Arthur Timótheo da Costa, um dos poucos artistas negros brasileiros a se destacar em seu período, ao lado do irmão, João Timótheo da Costa (1878-1932), apresenta-nos um retrato melancólico. De origem humilde, Arthur
estudou na Escola Nacional de Belas Artes, onde foi aluno de Zeferino da Costa (1840-1915) e Daniel Bérard (1846-1910), e com um prêmio viveu em Paris por um ano. Não conhecemos a identidade de
O menino, pintado na palheta de tons terrosos que vemos na obra do artista, pouco menos de 20 anos após a abolição no Brasil. As pinceladas largas e as massas de cor misturadas definem e destacam a figura, borrando a rigidez
dos contornos, algo que indica a passagem entre o acadêmico e o moderno no início do século 20 no Brasil e que o artista tão bem exemplificou. A cena se aproxima do expressionismo e tem certa dramaticidade,
possivelmente fruto da experiência do artista como cenógrafo. A criança tem um olhar tristonho, um tanto sonolento, e observa cabisbaixo algo fora da tela.
Por Kleber Amancio
Um menino contrariado. Seus olhos procuram alguém que não avistamos. O afinco da mirada sugere intimidade. Aos poucos a feição chorosa se dissipa. Efeito do estranhamento. As pinceladas aparentes, que sugere suas
vestes; a visível linha preta, que modela a gola da camisa, e a ambiguidade com o áspero plano, de onde a personagem se destaca, contrasta com a minuciosa descrição de sua face: uma delicada luz frontal expõe a
clareza do olhar, os lábios semi-cerrados, a expressividade juvenil de sua testa, o cabelo de carapinha… Arthur Timotheo da Costa (1882-1922) tinha o hábito de retratar pessoas negras. Não há nada de banal nesse
projeto. Ter a imagem plasmada em uma tela se tornou signo de poder e distinção, atesta a passagem do mecenas pelo mundo. As exceções, via de regra, são os casos de figuras que se destacaram por um feito socialmente
reconhecido. Na arte nacional, não raramente, as pessoas negras, quando representadas, figuram como parte da paisagem, harmonicamente, com a fauna e a flora, ou corpos fetichizados (
tipos, corpos talhados para o trabalho, sexualizados, dóceis e frequentemente subordinados). O retrato celebra a humanidade do modelo. Ao pintar um menino, negro, descontextualizado da pobreza, do racismo, do sofrimento
inerente à pele que habita, ao registrar um laço de afetividade, ao descrever sua beleza, denota a produção de uma narrativa dissonante, posto que reafirma a humanidade negra. Para mim, ver essa tela, 102 anos
depois, num dos cavaletes de Lina Bo Bardi, representa a celebração da importância desse gesto.

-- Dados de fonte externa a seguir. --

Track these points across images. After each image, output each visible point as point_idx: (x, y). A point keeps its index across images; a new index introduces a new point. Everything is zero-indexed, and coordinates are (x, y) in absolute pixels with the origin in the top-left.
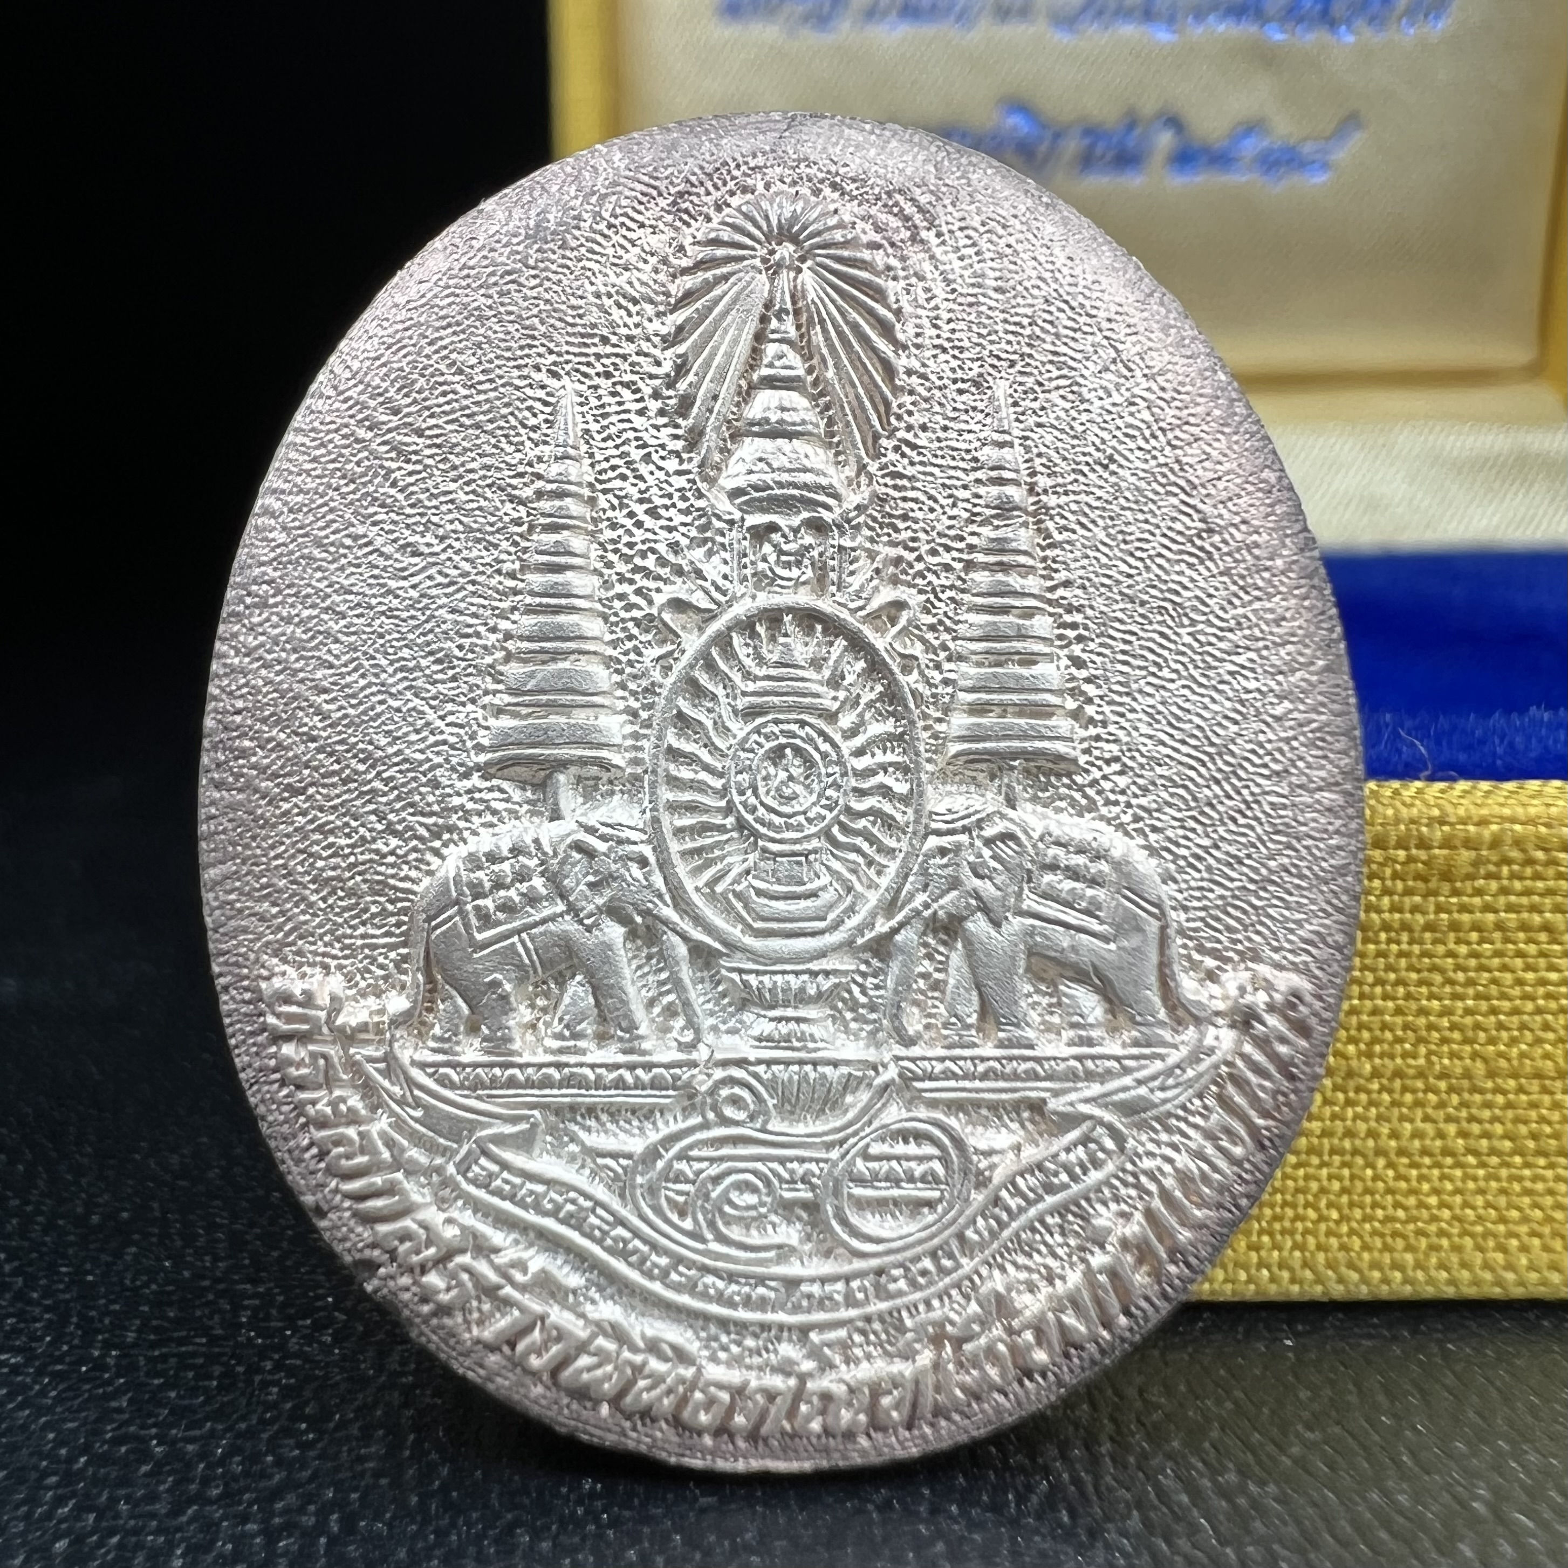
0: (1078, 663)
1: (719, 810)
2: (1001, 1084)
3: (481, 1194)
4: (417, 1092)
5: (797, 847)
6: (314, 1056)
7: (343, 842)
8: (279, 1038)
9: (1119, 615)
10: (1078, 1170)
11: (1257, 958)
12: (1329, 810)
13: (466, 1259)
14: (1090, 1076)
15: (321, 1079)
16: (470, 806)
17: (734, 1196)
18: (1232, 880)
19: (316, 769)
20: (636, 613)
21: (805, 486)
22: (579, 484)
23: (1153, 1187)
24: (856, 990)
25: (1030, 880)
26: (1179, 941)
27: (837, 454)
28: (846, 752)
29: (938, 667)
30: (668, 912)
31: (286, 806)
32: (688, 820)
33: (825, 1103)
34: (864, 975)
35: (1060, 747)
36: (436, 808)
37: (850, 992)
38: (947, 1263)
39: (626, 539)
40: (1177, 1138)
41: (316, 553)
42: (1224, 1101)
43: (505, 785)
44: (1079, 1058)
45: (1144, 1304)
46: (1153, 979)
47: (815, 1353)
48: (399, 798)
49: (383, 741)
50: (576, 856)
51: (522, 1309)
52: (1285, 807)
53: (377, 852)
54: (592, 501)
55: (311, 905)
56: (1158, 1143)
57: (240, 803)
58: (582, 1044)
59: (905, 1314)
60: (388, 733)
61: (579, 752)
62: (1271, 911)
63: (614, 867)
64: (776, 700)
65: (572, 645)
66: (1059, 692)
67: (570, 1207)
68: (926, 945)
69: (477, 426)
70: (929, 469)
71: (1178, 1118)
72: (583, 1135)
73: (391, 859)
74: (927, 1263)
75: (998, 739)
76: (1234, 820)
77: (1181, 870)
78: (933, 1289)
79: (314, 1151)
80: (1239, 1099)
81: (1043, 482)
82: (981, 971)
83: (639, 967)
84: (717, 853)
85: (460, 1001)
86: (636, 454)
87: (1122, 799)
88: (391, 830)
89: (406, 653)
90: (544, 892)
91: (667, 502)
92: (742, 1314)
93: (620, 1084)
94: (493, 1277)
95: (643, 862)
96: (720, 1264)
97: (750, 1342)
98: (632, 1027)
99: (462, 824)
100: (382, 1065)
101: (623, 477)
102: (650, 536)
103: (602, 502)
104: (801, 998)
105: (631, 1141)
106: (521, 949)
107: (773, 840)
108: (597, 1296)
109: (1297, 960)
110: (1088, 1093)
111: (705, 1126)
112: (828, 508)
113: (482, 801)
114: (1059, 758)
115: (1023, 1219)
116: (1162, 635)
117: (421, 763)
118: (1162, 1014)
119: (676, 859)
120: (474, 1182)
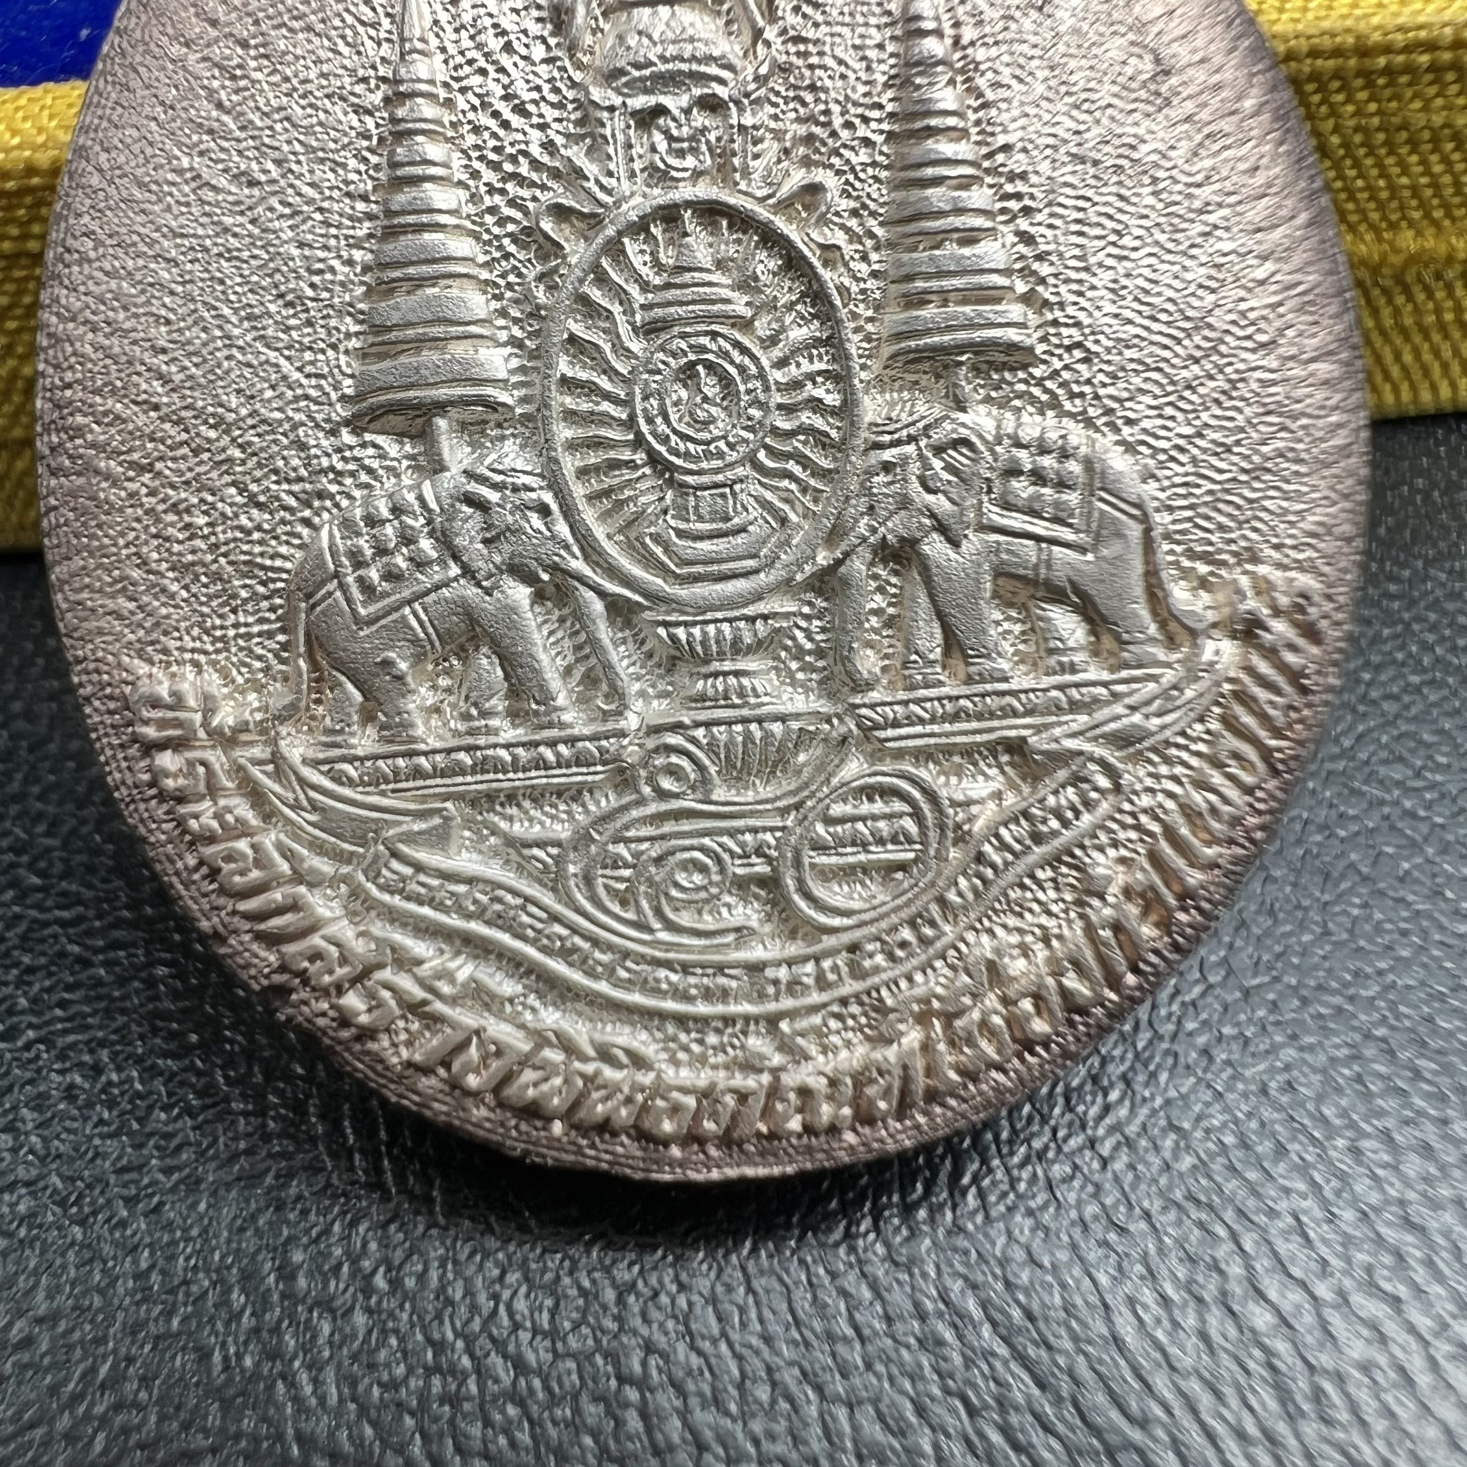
0: (1026, 238)
1: (626, 444)
2: (975, 725)
3: (396, 901)
4: (313, 794)
5: (720, 478)
6: (191, 763)
7: (202, 520)
8: (150, 748)
9: (1069, 179)
10: (1069, 814)
11: (1255, 559)
12: (1326, 382)
13: (386, 974)
14: (1075, 707)
15: (202, 788)
16: (340, 466)
17: (681, 878)
18: (1221, 471)
19: (162, 441)
20: (511, 227)
21: (693, 58)
22: (432, 82)
23: (1155, 828)
24: (800, 635)
25: (990, 491)
26: (1166, 547)
27: (728, 23)
28: (765, 363)
29: (865, 258)
30: (578, 565)
31: (132, 486)
32: (593, 458)
33: (775, 766)
34: (807, 618)
35: (1013, 335)
36: (303, 473)
37: (793, 638)
38: (928, 931)
39: (492, 143)
40: (1179, 770)
41: (138, 194)
42: (1230, 723)
43: (380, 440)
44: (1061, 688)
45: (1153, 958)
46: (1138, 590)
47: (785, 1046)
48: (260, 465)
49: (234, 402)
50: (467, 510)
51: (454, 1025)
52: (1274, 383)
53: (241, 529)
54: (449, 103)
55: (172, 596)
56: (1157, 777)
57: (81, 488)
58: (495, 722)
59: (884, 992)
60: (239, 391)
61: (458, 391)
62: (1267, 503)
63: (510, 519)
64: (681, 311)
65: (442, 268)
66: (1007, 272)
67: (498, 907)
68: (876, 577)
69: (309, 28)
70: (837, 29)
71: (1178, 746)
72: (504, 825)
73: (256, 536)
74: (906, 934)
75: (941, 331)
76: (1217, 402)
77: (1162, 465)
78: (915, 962)
79: (204, 870)
80: (1248, 720)
81: (968, 34)
82: (941, 598)
83: (551, 633)
84: (627, 493)
85: (350, 687)
86: (495, 44)
87: (1087, 389)
88: (253, 501)
89: (252, 299)
90: (434, 555)
91: (535, 95)
92: (702, 1008)
93: (540, 764)
94: (419, 994)
95: (544, 511)
96: (671, 955)
97: (712, 1039)
98: (546, 698)
99: (334, 488)
100: (270, 768)
101: (483, 72)
102: (520, 137)
103: (462, 104)
104: (737, 648)
105: (558, 827)
106: (414, 623)
107: (691, 472)
108: (537, 1004)
109: (1301, 556)
110: (1074, 726)
111: (641, 802)
112: (722, 82)
113: (356, 459)
114: (1012, 347)
115: (1010, 876)
116: (1121, 198)
117: (280, 422)
118: (1153, 629)
119: (581, 504)
120: (385, 888)
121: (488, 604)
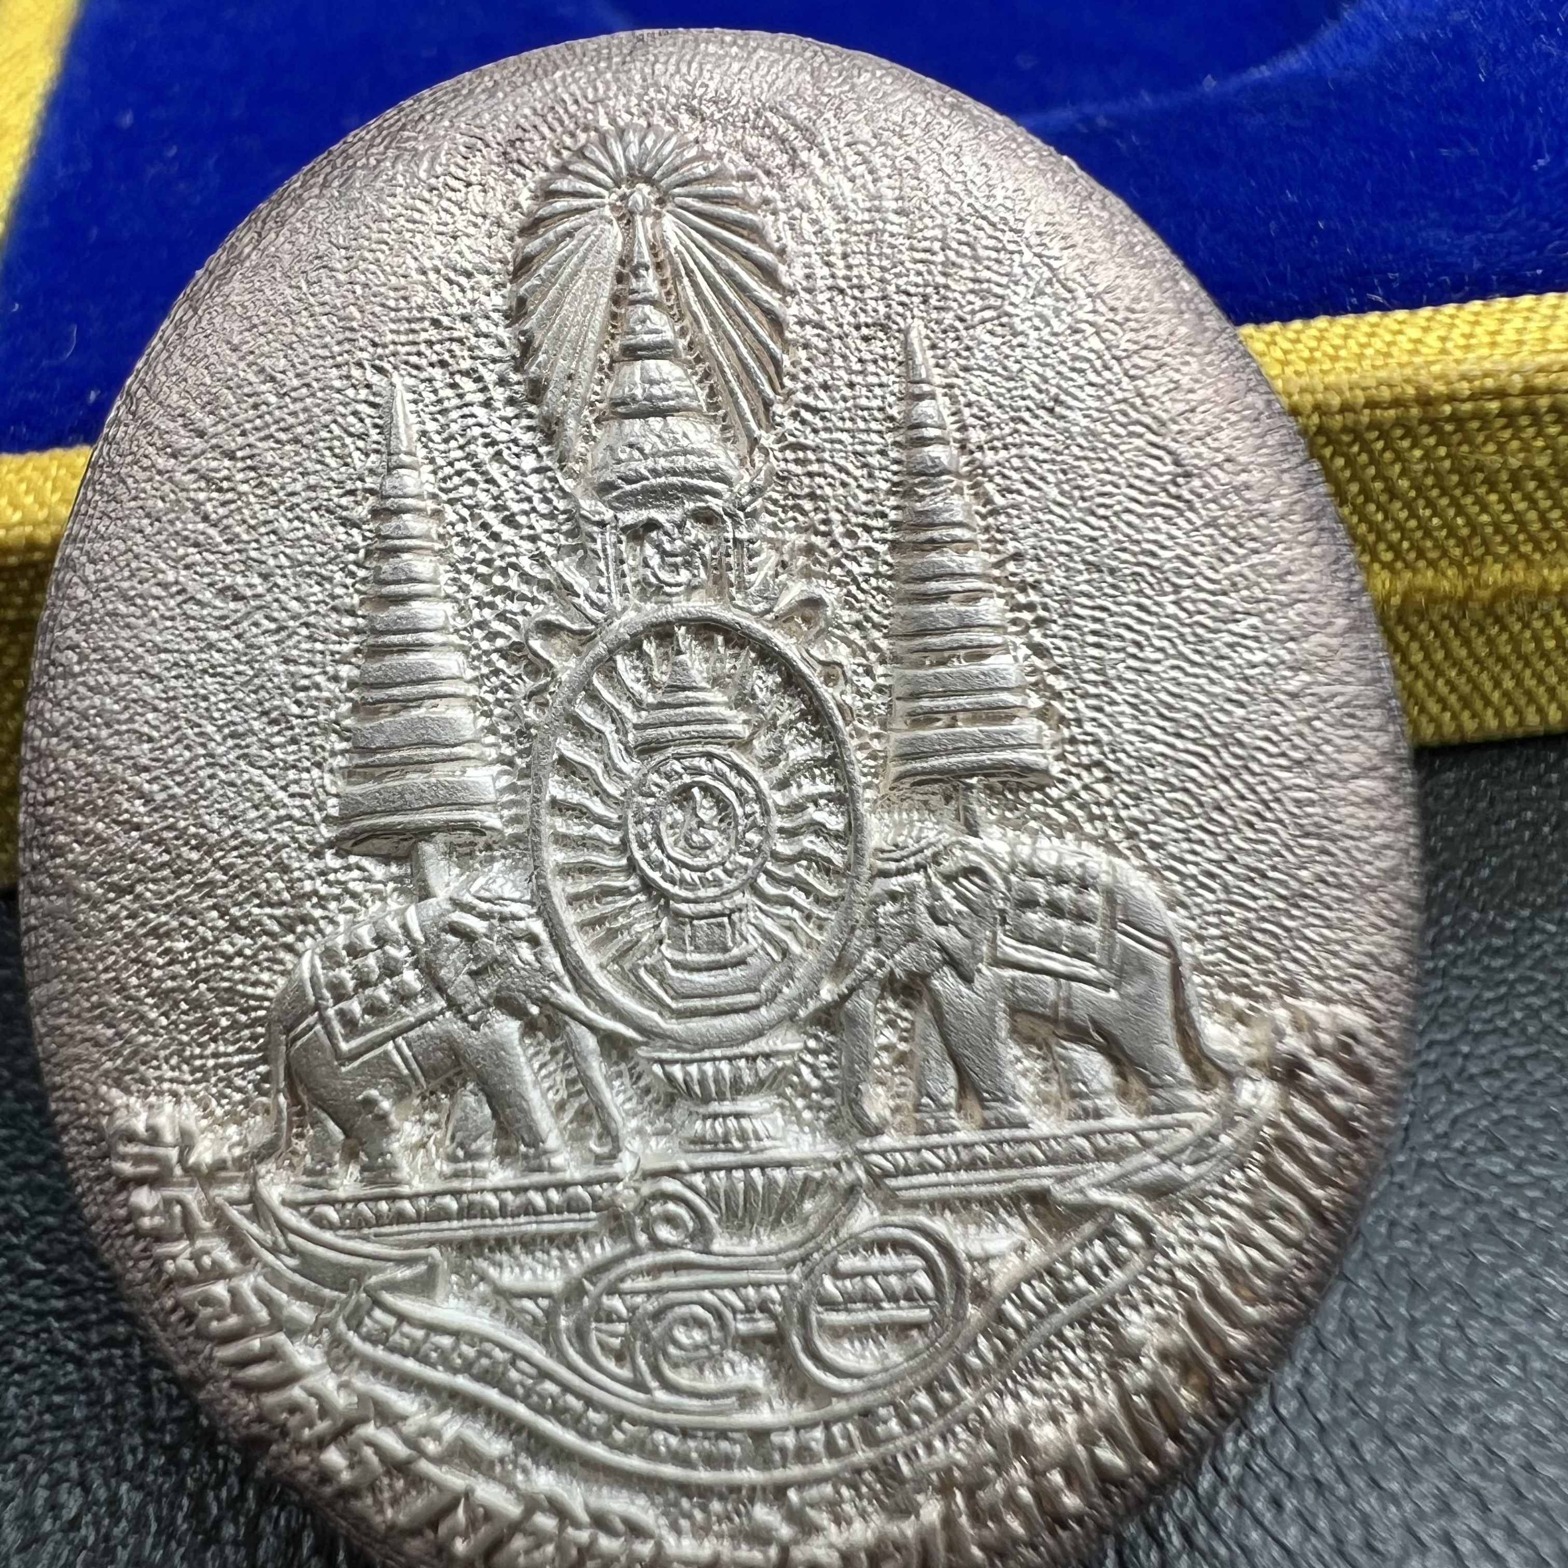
0: (1039, 650)
1: (620, 869)
2: (992, 1174)
3: (379, 1353)
4: (292, 1238)
5: (717, 907)
6: (168, 1203)
7: (182, 945)
8: (126, 1184)
9: (1085, 587)
10: (1096, 1270)
11: (1296, 993)
12: (1369, 801)
13: (369, 1430)
14: (1101, 1155)
15: (178, 1228)
16: (323, 890)
17: (680, 1334)
18: (1255, 898)
19: (143, 862)
20: (500, 643)
21: (686, 471)
22: (418, 496)
23: (1193, 1284)
24: (805, 1071)
25: (1004, 922)
26: (1197, 979)
27: (724, 429)
28: (764, 785)
29: (869, 672)
30: (570, 998)
31: (112, 909)
32: (585, 885)
33: (779, 1214)
34: (814, 1053)
35: (1025, 756)
36: (286, 896)
37: (799, 1074)
38: (946, 1396)
39: (481, 555)
40: (1217, 1221)
41: (122, 608)
42: (1272, 1171)
43: (366, 863)
44: (1086, 1135)
45: (1195, 1426)
46: (1168, 1030)
47: (795, 1517)
48: (242, 888)
49: (216, 822)
51: (441, 1488)
52: (1312, 803)
53: (222, 954)
54: (437, 514)
55: (151, 1023)
56: (1194, 1229)
57: (60, 910)
58: (482, 1165)
59: (901, 1460)
60: (221, 812)
61: (442, 816)
62: (1307, 932)
63: (498, 950)
64: (674, 730)
65: (425, 688)
66: (1020, 689)
67: (485, 1362)
68: (885, 1010)
69: (296, 440)
70: (837, 435)
71: (1216, 1196)
72: (493, 1272)
73: (238, 961)
74: (923, 1399)
75: (948, 753)
76: (1251, 825)
77: (1191, 893)
78: (932, 1428)
79: (180, 1313)
80: (1290, 1168)
81: (976, 436)
82: (953, 1038)
83: (543, 1065)
84: (622, 920)
85: (331, 1125)
86: (484, 454)
87: (1108, 811)
88: (235, 926)
89: (235, 715)
90: (418, 986)
91: (526, 506)
92: (704, 1475)
93: (529, 1210)
94: (400, 1450)
95: (533, 941)
96: (671, 1417)
97: (716, 1506)
98: (535, 1140)
99: (318, 913)
100: (248, 1208)
101: (472, 483)
102: (510, 549)
103: (451, 516)
104: (737, 1088)
105: (550, 1275)
106: (397, 1059)
107: (687, 901)
108: (528, 1462)
109: (1344, 989)
110: (1101, 1176)
111: (636, 1251)
112: (716, 494)
113: (339, 882)
114: (1026, 769)
115: (1034, 1338)
116: (1140, 607)
117: (263, 844)
118: (1184, 1071)
119: (573, 933)
120: (367, 1338)
121: (475, 1039)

Por Equipe curatorial MASP
Importante expoente da arte brasileira, Arthur Timótheo da Costa (1882-1922) construiu sua obra entre a tradição e a modernidade, tanto por sua linguagem pictórica quanto por sua presença em contextos culturais
dominados pela elite branca. Ele e o irmão, o também pintor João Timótheo da Costa (1879-1930), estavam entre os poucos artistas negros a ter algum espaço na época. De origem humilde, Arthur começou os estudos em
desenho e gravação na Casa da Moeda, no Rio. Depois, se matriculou na Escola Nacional de Belas Artes. Ganhou um prêmio de viagem na Exposição Geral de Belas Artes e passou um ano em Paris, onde transformou
radicalmente sua técnica: as pinceladas largas e as massas misturadas de cor passaram a definir e destacar as figuras, substituindo a rigidez dos contornos. A expressão bem definida, despreocupada e sonolenta do
modelo em
O menino contrasta com as pinceladas rápidas, claras e despojadas das roupas e do fundo. A paleta de cores é feita de beges e marrons-claros, o que permite que o rosto do garoto se destaque da tela, em uma representação forte
e, ao mesmo tempo, delicada. Pintar uma criança negra, naquele contexto, poderia ser entendido como um gesto de enfrentamento, em uma sociedade que se constituiu sobre a exploração e a negação do negro como sujeito.
O protagonismo do menino na obra valoriza a presença e a centralidade das populações de origem africana na história brasileira.